## start Available records

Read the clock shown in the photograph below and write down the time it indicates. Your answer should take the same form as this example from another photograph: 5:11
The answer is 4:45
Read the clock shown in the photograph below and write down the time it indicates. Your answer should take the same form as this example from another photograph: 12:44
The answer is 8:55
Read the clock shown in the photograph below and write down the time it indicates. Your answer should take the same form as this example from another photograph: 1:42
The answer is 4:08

## end Available records

■ Stated exercise ■
Return verbatim the lines from the one containing "another photograph: 1:42" through the final line, with both ends included.

■ Solution to this exercise ■
Read the clock shown in the photograph below and write down the time it indicates. Your answer should take the same form as this example from another photograph: 1:42
The answer is 4:08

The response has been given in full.